Lef $f\in\mathcal{H}(\mathbb{D}):f(0)=0$ with $\mathbb{D}=\{z\in\mathbb{C}:|z|<1\}$. If there exists $n\in\mathbb{N}$ and $c>0$ such that: $$|f(z)|\leq\frac{c}{(1-|z|)^n},\qquad \text{ for all }z\in\mathbb{D}$$ I want to prove that: $$|f'(z)|\leq \frac{2^{n+1}c}{(1-|z|)^{n+1}}$$ for all $z\in \mathbb{D}$.

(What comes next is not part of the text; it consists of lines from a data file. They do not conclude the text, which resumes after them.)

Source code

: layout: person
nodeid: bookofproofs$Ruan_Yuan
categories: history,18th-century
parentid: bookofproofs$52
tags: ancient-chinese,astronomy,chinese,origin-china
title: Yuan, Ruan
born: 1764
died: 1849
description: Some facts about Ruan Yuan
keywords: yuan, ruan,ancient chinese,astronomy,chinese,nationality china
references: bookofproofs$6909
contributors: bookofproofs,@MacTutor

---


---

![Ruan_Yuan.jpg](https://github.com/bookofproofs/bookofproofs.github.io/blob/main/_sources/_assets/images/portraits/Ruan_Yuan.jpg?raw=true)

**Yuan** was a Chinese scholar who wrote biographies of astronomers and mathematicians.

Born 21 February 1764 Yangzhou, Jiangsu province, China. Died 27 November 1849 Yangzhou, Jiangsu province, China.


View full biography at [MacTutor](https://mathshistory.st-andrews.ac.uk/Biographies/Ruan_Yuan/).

I had used the Cauchy's formula for the first derivative: $$f'(z)=\frac{1}{2\pi}\oint_\gamma\frac{f(\zeta)}{(\zeta-z)^2}d\zeta,\qquad\text{ with }\gamma(t)=re^{it}\quad (0\leq t\leq 2\pi) $$ and I get: $$|f'(z)|\leq \frac{c}{2\pi}\oint_\gamma \frac{1}{(1-|\zeta|)^n}\cdot\frac{1}{|\zeta-z|^2}|d\zeta| $$ Anyone hace any ideas for continue? Many thanks
Edit: modified answer taking into account Martin R comment.
Hint:
By Cauchy integral formula "around" $z$, $$ f(z)=\frac{1}{2\pi i}\oint_\gamma\frac{f(\zeta)}{(\zeta-z)^2}d\zeta $$ for any curve $\gamma$ which encloses $z$ exactly once. In particular, we can consider the curve $\gamma$ defined by $\gamma(t)=z+re^{it}$ with $0\leq t\leq 2\pi$. For this curve, we know that for every $\zeta \in \gamma$, $\vert \zeta -z\vert =r$. We also see that $$ \frac{2^{n+1}}{(1-\vert z\vert )^{n+1}}=\frac{1}{\left(\frac{(1-\vert z\vert )}{2}\right)^{n+1}} $$
Using this and Cauchy integral formula around $z$, can you think of a value for $r$ (which could depend on $z$) such that it could help you prove the desired inequality for $\vert f'(z)\vert$? More precisely, given $z$, can you think of a value for $r$ such that for all $\zeta \in \gamma$,
$$ \frac{1}{r(1-\vert \zeta \vert)^n}\leq \frac{1}{\left(\frac{(1-\vert z\vert )}{2}\right)^{n+1}} $$